The author suggests using GitHub's AI tool to check all values in the moderation results object, ensuring none of the properties have a true value. This is done to ensure harmful responses are blocked from being seen by users unless all moderation checks have returned false.
A simple code snippet that checks for true values across all properties in the object moderationResults is provided. This code uses Object.values() to create an array of all values, and every() to check if all of them are false, thus indicating the response is safe. If all values are false, the ‘isSafe’ variable becomes true.
Additional guidelines are provided for using the AI-enabled assistant, such as allowing the tool to generate and choose suitable code modifications.
However, this is just a starting point and the author mentions more work is required before this modified code can be used.
The aim is to prevent users from receiving responses that may have been negatively moderated. If the constant ‘isSafe’ equals true, users will be shown responses otherwise it's halted. In short, replies are logged to the console only after passing moderation.
These virtual assistants or 'copilots' are capable of understanding and responding according to user queries, enhancing user experience and interaction.
Modern technology allows these assistants to cross-verify information provided by users, ensuring safety.
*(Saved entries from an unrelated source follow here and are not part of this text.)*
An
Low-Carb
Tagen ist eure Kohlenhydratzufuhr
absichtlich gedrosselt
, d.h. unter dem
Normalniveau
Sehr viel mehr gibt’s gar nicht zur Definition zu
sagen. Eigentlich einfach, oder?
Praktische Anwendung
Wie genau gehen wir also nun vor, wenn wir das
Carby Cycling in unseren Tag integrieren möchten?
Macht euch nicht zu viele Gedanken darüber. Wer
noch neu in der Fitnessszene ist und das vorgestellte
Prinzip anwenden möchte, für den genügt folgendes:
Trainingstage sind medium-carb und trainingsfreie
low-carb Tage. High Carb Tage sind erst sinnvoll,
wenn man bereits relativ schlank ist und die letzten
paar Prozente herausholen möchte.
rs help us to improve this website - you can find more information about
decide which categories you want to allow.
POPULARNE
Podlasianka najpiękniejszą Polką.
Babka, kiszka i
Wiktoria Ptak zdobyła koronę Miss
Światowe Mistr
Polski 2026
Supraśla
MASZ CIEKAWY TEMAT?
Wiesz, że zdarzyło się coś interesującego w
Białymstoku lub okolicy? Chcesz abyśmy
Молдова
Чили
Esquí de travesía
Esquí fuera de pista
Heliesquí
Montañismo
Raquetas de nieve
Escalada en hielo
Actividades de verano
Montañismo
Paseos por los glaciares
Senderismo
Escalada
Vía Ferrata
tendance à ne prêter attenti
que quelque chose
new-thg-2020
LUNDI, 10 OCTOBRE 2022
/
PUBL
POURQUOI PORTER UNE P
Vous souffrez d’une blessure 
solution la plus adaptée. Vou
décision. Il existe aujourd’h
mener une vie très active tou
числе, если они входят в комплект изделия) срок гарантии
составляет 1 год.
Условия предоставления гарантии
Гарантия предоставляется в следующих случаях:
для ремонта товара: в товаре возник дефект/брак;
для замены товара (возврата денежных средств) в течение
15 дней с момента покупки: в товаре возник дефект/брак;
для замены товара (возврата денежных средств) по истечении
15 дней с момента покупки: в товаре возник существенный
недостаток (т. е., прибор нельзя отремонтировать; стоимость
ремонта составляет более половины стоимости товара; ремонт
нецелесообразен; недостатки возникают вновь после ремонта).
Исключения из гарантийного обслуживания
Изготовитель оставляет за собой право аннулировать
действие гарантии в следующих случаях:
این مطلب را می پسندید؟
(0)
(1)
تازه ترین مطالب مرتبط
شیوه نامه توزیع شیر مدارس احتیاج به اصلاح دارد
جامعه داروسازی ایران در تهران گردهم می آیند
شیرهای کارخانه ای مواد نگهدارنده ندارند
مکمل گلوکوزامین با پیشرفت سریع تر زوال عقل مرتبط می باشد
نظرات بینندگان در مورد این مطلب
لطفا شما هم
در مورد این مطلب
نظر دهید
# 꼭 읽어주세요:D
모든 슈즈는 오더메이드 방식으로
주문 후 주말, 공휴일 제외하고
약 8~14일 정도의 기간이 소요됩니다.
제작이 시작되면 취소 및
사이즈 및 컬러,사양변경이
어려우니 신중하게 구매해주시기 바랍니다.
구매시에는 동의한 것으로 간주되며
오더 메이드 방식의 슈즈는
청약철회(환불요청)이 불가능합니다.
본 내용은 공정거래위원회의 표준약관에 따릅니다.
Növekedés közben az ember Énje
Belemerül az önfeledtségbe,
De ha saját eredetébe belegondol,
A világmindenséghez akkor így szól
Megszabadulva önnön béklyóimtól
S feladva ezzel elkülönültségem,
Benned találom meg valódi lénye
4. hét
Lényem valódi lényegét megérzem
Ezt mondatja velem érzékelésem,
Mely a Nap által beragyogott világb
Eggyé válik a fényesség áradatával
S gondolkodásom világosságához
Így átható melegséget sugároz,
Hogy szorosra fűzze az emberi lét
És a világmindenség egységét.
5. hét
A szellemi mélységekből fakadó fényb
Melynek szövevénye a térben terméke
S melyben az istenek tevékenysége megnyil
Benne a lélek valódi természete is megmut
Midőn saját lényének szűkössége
For instance, checks are in place to ensure all responses are filtered before reaching the user, hence maintaining ethical guidelines.
The trick lies in training these AI assistants accurately, given the richness and complexity of human communication.
Platforms like OpenAI and GitHub have proven instrumental in achieving this, consequently bridging the gap between humans and technology.
In the third entry of a blog series on Microsoft's Copilot, the focus is firmly on enhancing the moderation element for user safety. Coding enthusiasts seeking to construct their personalized, command-line Copilot can study the steps outlined in this article. This document provides details on making adjustments to your code using Microsoft's Copilot, designed to safeguard the end-user from undesirable responses. This blog suggests that by modifying the code, the reader would ensure that replies are blocked from user view, unless moderation checks are passed with false results for every examination.
Before commencing, the blog urges readers to familiarize themselves with the context and instructions provided in the first two parts of the series. After this, one can proceed with the modification process outlined in the article. An invaluable first step would be introducing a check against the values in your moderation results.
The subsequent steps involve using this newly created constant in the code and ensuring none of them carry a true value. To assist in this, Microsoft's Copilot offers code suggestions, making the process easier and smoother. The result is an improved method for verifying all properties in the 'moderationResults' object.
Check: The code provided serves as a tool that verifies the correctness of the user responses. It uses the 'Object.values()' method to receive an array of all values in 'moderationResults'. Following that, 'every()' is deployed to establish that every value is false. This ascertains the safety of the user’s responses.
Thus, the reader can use the instructions in the article to enforce more stringent moderation practices, in effect shielding the users from negatively moderated factors. Finally, the blog touches on the ethical guidelines outlined by OpenAI, emphasizing safety, respect, and the promotion of positive interactions.